How we don’t know what we don’t know. . .
Last Erev Shabbat I flew back from Dallas to Boston. After six weeks with my dear ones and after the passing of my loved one there, it was time to come home. Other loved ones were there to take my place as we could all look forward to being together back in New England for the end of the year holidays coming soon.
My music group was up to lead worship on Shabbat morning, and so, I came to rehearsal and assumed Shabbat would be just like I left it, that I would be able to jump right in where I left off so many weeks ago. I was so ready to engage in worship together, yet found it hard to do so. I couldn’t bring myself to chat at oneg, actually never even made it there feeling more comfortable with one-on-one time with a cherished person I hadn’t seen in so long.
The day also happened to be my nephew’s birthday and since Sid and I stay at my sister’s house here I was looking forward to being drawn into the family celebration. Yet, as the day went on, it was like I was watching someone else go through the motions. My heart was still so heavy. . . It wasn’t just the grieving for my loss. It was something more. . .
I actually didn’t know what was happening until the next day, on Sunday morning. I had been working on playing some songs on my ukulele and singing for my sister’s karate school performance of “A Christmas Carol” scheduled for that afternoon. So I was busying myself with learning Christmas carols and also playing WERS’ Chagigah Radio show in the background. As music filled my soul from multiple inputs, I felt the change. As I heard the Sephardic version of “Adon Olam” on the radio, I began to dance around the kitchen. On the commercials I sang and played Christmas carols on my ukulele. All of a sudden, yet gradually, I was able to look out the window and thank HaShem for a glorious day in New England. I had come home not just physically, but also in my heart.
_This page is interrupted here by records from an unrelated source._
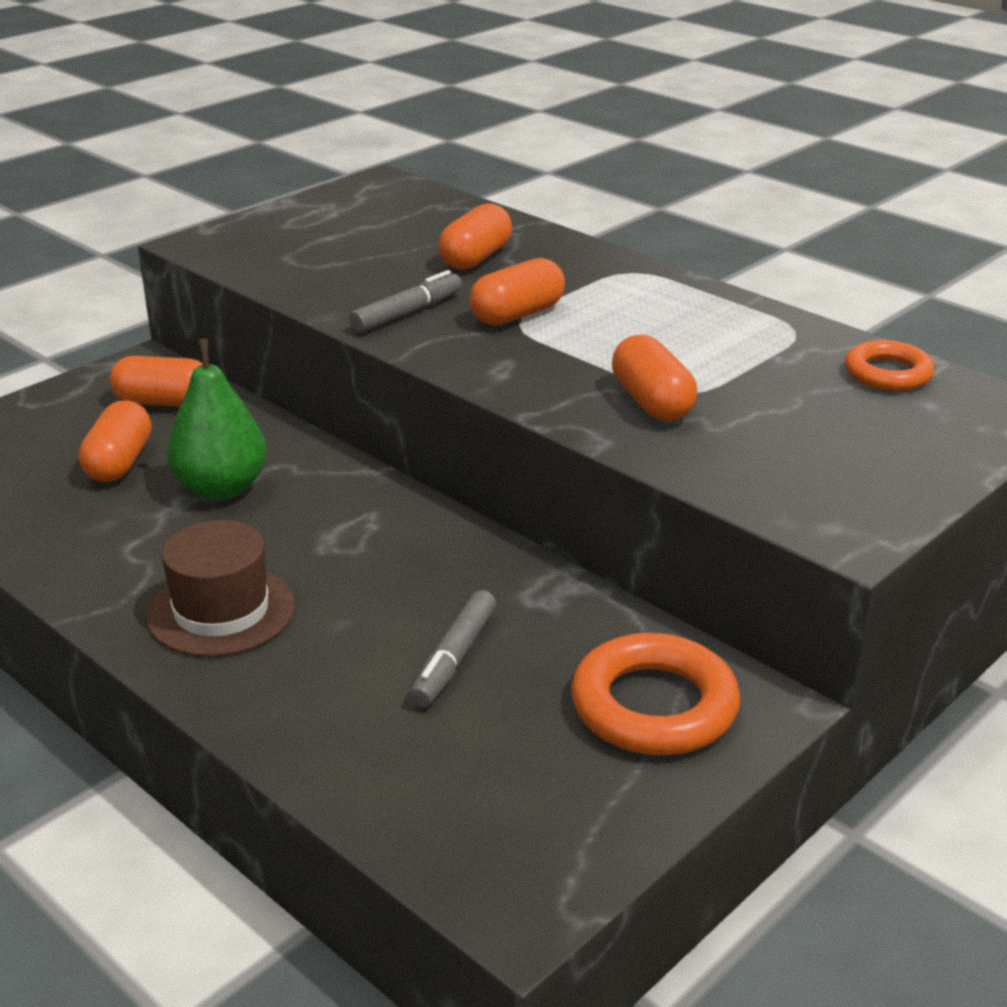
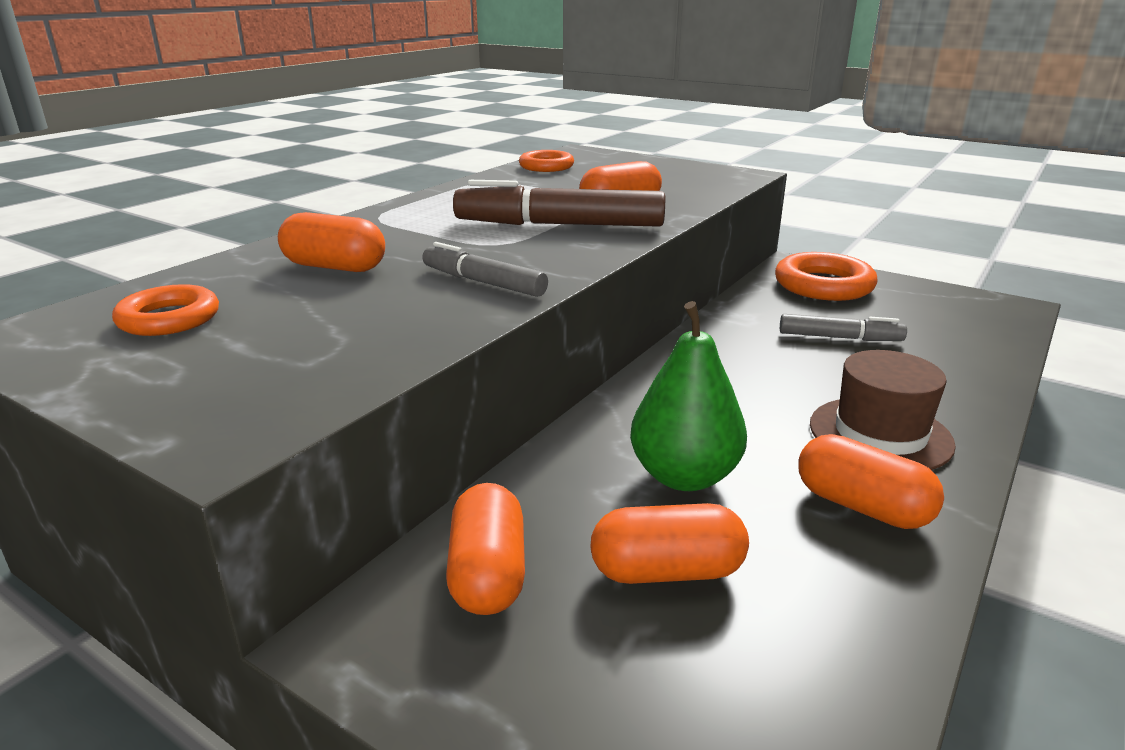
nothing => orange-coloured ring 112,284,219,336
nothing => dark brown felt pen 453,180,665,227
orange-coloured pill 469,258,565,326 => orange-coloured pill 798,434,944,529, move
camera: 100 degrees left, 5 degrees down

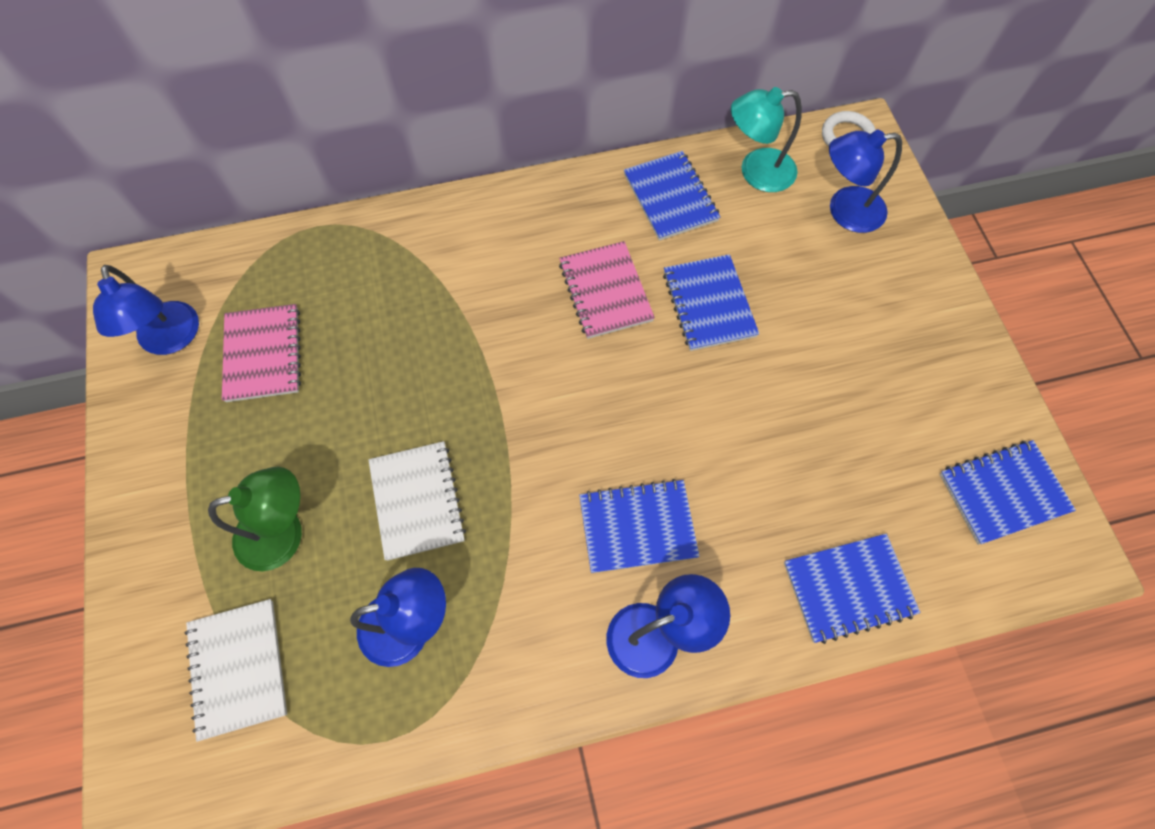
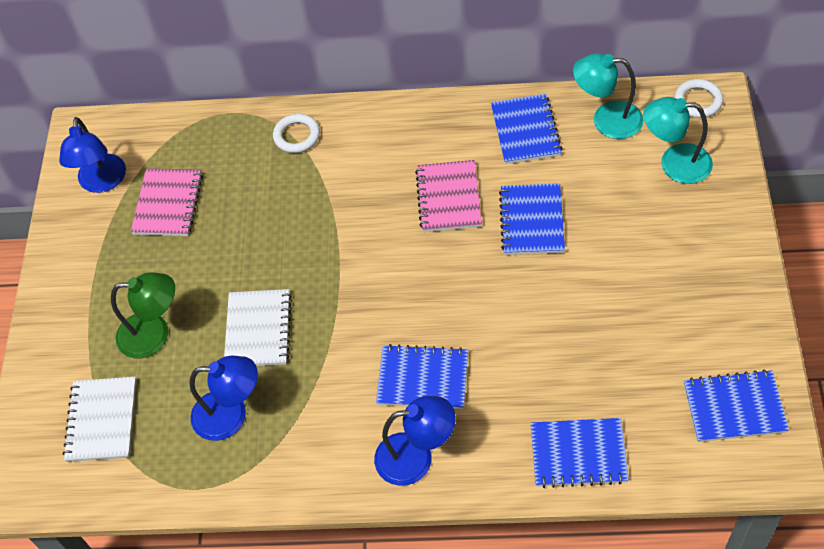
nothing => pure white ring 273,114,320,153
royal blue lamp 829,129,902,233 => teal lamp 643,97,713,184
camera: 20 degrees right, 10 degrees down

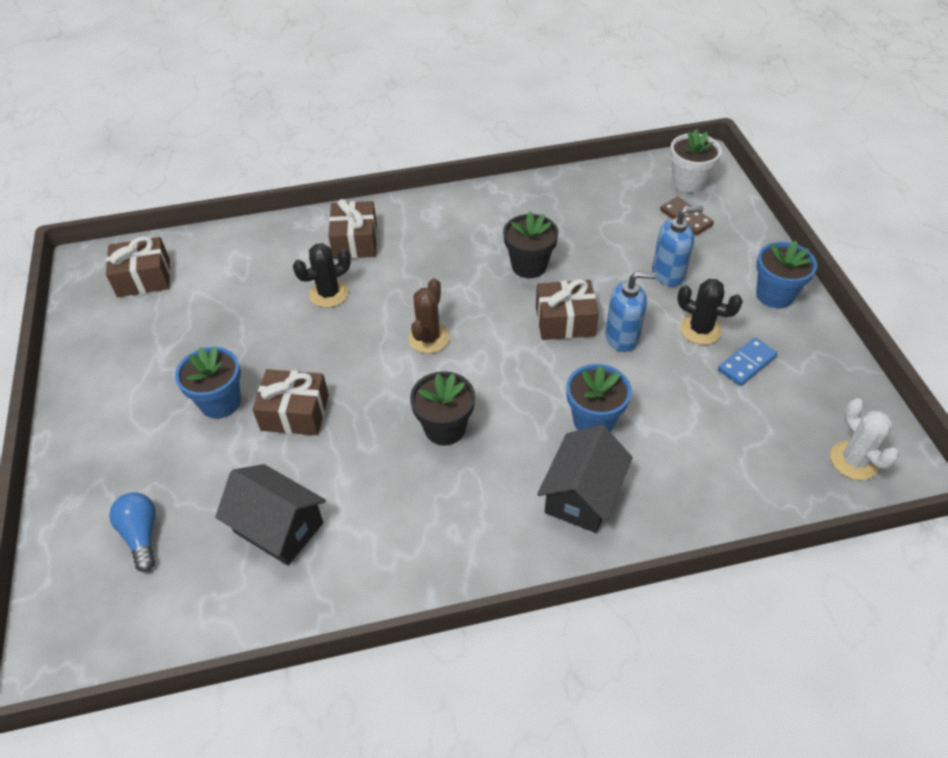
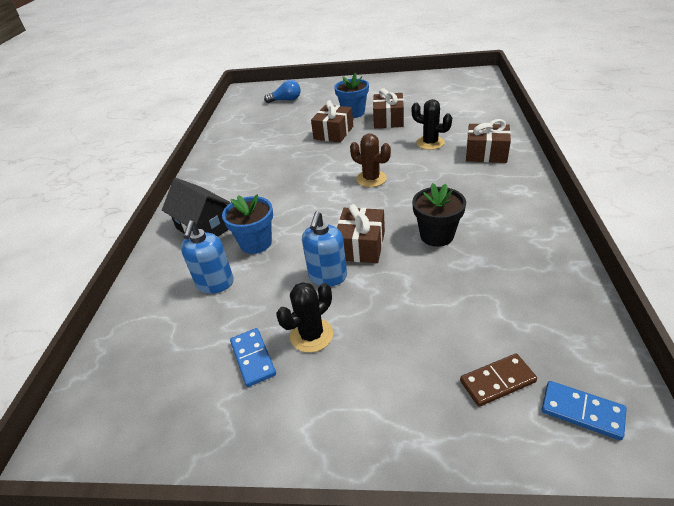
ebony cottage 215,464,326,566 => nothing
ebony potted plant 410,371,475,445 => nothing
royal blue potted plant 756,241,817,308 => nothing
pure white saguaro cactus 831,398,899,480 => nothing
dark brown present 106,236,170,297 => dark brown present 373,88,404,128, move
royal blue soap pump 652,206,703,286 => royal blue soap pump 181,221,234,293, move
pure white potted plant 670,129,722,193 => royal blue domino tile 542,381,627,440
ebony saguaro cactus 293,243,351,308 => ebony saguaro cactus 411,99,452,150, 45 degrees counterclockwise
camera: 110 degrees right, 10 degrees down

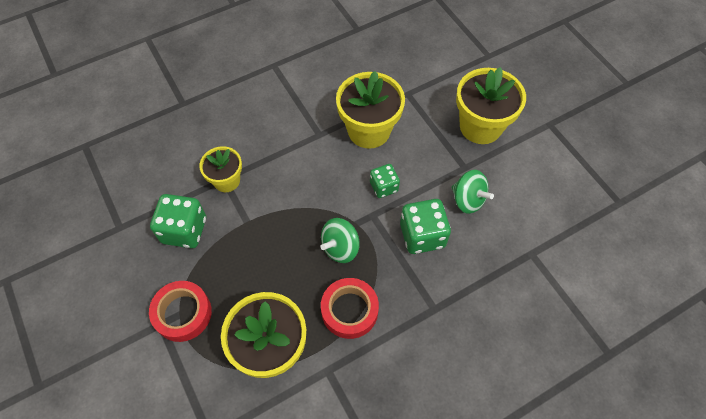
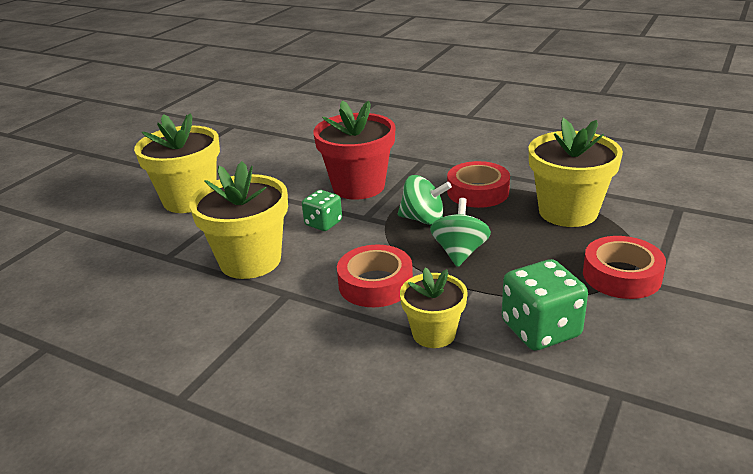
nothing => scarlet sticky tape 337,245,413,307
emerald whirligig 452,170,494,214 => emerald whirligig 430,198,491,267, move
emerald die 400,199,451,254 => scarlet potted plant 313,100,395,200
camera: 120 degrees left, 30 degrees down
I knew that when I was in Dallas I was unable to have conversations with those not there. I had to isolate myself to be with just those with me and with God during the many difficult weeks. The experience was too intense. Now that I’m back I can look at that situation and talk with my loved ones there, but as from an outsider looking in. I just didn’t anticipate that my full return from such a difficult experience, and loss, would take time. I didn’t know I wasn’t able to be here, fully in this present, until I felt the difference in my emotions between Sunday and Saturday. I didn’t know what I didn’t know.
On that first day back, when my heart was elsewhere and yet when trying to be part of life here, I gained a deeper insight into how this dilemma is one we often face. It’s easy to see it in the example I just lived – walking alongside one dying and then by a 4 hour plane flight, being thrust into one’s routines. Yet how often are we troubled by something and then need to interface with another as if nothing is wrong? Countless times, really. We’re having a stressful day at work or at home and our children seemingly bombard us with requests as they eagerly greet us. The questions feel like demands not because of the requests, but rather, because of our emotions at the time. Or we’ve just had a challenging situation and we’re expected at a meeting or at a social event. Switching gears is not easy!
Often we don’t even realize why we’re not feeling it, why we’re feeling on edge. No matter how self aware we are, no matter how cerebral in our usual reactions, we’re only human. The brain is amazing but emotions are strong drivers of our daily perceptions. Being able to recognize where our heart is at the time is a game changer, for our brain may be a few steps ahead. So when we use our brain to help us understand our emotions, which really can’t be changed at that moment, we are then able to give ourselves grace, delivered straight from HaShem, to at least understand why we are struggling, even if more time is needed to process. Recognizing this dynamic allows our more cerebral side to say, take a break, don’t push it, this can wait, give yourself time, you’ll feel better tomorrow. HaShem has this. He has your back. He is your rock. He cradles you in the shadow of His wings.
Oh how glorious we feel when we can take that step toward the light again! What a blessing how He uses friends, family, acquaintances, situations, music, and prayer to embrace us in His Love. The more we recognize our need for Him, the more we feel His presence. Your vulnerability will let Yeshua in.
So on Sunday afternoon, I went off to play my ukulele, sing, and bring joy to others! And to myself as well.